-- Quoted text --
________________________

Burning Bridges and Time are a bit brutal and anthemic. Rhythm dominates and the music is lean and stripped back. Simple and effective. The singer is rising to the challenge of volume, and since he’s playing a bass, he reminds me briefly of Lemmy from Motorhead, with a higher voice.

Title track Battles is a wall of sound as the battle lines are drawn. Banishing negativity with spare lines, and nice changes of tone with slower passages.

Light in the Darkness starts with a Folk-Rock ringing guitar straight from the early Byrds (possibly the Searchers too). A highlight for the singer tonight before the others slam back in and take it out with Power Pop energy.

Ghostlines is a lament. Just a chiming rhythm guitar and voice. When I’m in town/ I slip into memories when you’re around/ Ghostlines take their toll.

________________________

-- Data for this exercise --
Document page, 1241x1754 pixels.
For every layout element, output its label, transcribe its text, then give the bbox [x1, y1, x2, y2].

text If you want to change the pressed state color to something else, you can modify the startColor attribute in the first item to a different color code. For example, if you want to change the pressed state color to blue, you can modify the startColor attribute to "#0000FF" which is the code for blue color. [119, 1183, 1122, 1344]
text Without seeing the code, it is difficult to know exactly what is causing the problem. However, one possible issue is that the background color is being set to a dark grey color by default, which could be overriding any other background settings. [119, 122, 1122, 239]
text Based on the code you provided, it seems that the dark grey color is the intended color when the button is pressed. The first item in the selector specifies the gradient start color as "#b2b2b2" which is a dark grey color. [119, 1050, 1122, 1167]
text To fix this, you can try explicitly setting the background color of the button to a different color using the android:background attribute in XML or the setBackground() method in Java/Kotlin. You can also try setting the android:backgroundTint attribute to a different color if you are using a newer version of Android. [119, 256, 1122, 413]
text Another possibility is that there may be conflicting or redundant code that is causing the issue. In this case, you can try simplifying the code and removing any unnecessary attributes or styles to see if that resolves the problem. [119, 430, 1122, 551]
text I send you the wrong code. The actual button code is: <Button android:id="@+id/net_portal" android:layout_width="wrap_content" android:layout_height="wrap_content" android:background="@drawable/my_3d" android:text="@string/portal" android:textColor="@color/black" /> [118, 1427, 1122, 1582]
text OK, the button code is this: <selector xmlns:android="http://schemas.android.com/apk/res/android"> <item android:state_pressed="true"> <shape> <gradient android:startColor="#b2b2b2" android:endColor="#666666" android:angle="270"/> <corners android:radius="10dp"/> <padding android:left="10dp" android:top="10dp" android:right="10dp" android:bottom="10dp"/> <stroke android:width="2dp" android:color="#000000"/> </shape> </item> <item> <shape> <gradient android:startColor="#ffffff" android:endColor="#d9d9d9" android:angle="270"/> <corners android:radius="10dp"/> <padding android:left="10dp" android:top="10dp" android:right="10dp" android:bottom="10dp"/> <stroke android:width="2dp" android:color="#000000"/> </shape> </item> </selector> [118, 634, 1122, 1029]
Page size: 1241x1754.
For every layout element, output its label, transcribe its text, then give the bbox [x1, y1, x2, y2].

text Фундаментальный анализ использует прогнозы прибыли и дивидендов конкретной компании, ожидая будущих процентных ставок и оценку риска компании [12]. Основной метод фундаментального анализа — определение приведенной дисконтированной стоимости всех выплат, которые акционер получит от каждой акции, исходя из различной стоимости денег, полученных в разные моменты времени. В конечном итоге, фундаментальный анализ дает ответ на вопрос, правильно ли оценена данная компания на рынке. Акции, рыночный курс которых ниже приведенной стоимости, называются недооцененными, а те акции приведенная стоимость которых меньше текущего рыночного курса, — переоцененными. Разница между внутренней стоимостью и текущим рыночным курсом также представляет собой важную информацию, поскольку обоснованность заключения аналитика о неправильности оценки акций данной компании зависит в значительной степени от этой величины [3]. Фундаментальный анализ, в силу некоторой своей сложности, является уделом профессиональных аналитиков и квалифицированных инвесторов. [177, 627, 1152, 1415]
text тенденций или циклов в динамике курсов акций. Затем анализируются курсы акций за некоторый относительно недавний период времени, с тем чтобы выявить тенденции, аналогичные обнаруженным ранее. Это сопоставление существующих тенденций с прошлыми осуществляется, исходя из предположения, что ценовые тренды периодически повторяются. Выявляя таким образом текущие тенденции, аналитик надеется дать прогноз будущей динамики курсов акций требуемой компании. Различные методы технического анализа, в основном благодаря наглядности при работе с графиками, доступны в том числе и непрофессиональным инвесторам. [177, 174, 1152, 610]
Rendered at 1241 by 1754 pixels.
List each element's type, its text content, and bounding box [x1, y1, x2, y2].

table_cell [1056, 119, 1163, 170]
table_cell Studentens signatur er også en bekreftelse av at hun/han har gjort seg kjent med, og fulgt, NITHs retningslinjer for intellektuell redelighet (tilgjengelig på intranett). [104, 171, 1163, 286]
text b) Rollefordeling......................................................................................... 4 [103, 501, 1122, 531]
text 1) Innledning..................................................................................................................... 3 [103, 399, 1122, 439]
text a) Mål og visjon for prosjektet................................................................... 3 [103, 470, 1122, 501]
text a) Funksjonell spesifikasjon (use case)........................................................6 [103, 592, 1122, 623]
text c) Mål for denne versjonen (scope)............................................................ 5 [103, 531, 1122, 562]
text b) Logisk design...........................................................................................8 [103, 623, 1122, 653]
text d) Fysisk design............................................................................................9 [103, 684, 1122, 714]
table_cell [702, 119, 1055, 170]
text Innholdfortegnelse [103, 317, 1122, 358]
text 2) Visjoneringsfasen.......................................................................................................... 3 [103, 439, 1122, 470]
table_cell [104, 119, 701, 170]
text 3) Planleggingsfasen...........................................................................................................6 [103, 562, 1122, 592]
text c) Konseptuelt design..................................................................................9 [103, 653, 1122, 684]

________________________

-- List of tasks --
1 - In the records, retype exactly the lines starting with the one containing "table_cell [1056, 119, 1163, 170]" and going on through the one containing "text d) Fysisk".
2 - Continue the live music review from the point where it stops.

-- Results --
1 -
table_cell [1056, 119, 1163, 170]
table_cell Studentens signatur er også en bekreftelse av at hun/han har gjort seg kjent med, og fulgt, NITHs retningslinjer for intellektuell redelighet (tilgjengelig på intranett). [104, 171, 1163, 286]
text b) Rollefordeling......................................................................................... 4 [103, 501, 1122, 531]
text 1) Innledning..................................................................................................................... 3 [103, 399, 1122, 439]
text a) Mål og visjon for prosjektet................................................................... 3 [103, 470, 1122, 501]
text a) Funksjonell spesifikasjon (use case)........................................................6 [103, 592, 1122, 623]
text c) Mål for denne versjonen (scope)............................................................ 5 [103, 531, 1122, 562]
text b) Logisk design...........................................................................................8 [103, 623, 1122, 653]
text d) Fysisk design............................................................................................9 [103, 684, 1122, 714]

2 -
Keep Them Guessing is the triumph on the Rock charts. A tremolo guitar similar to the Smith’s How Soon Is Now introduces the song which then borrows some of the inspirational Pop tones of Th’Dudes and generally rocks out with nice high-tone lead guitar riffs.

The spirit of triumph after the battle is conveyed with a cover of David Bowie’s Heroes.

They finish with cymbal crashes introducing a rousing Something Better. Is there something better?

It is both a question and a statement of intent from Tablefox who laid down a show of defiant and focused primal Rock music for their audience, and we’re grateful for that.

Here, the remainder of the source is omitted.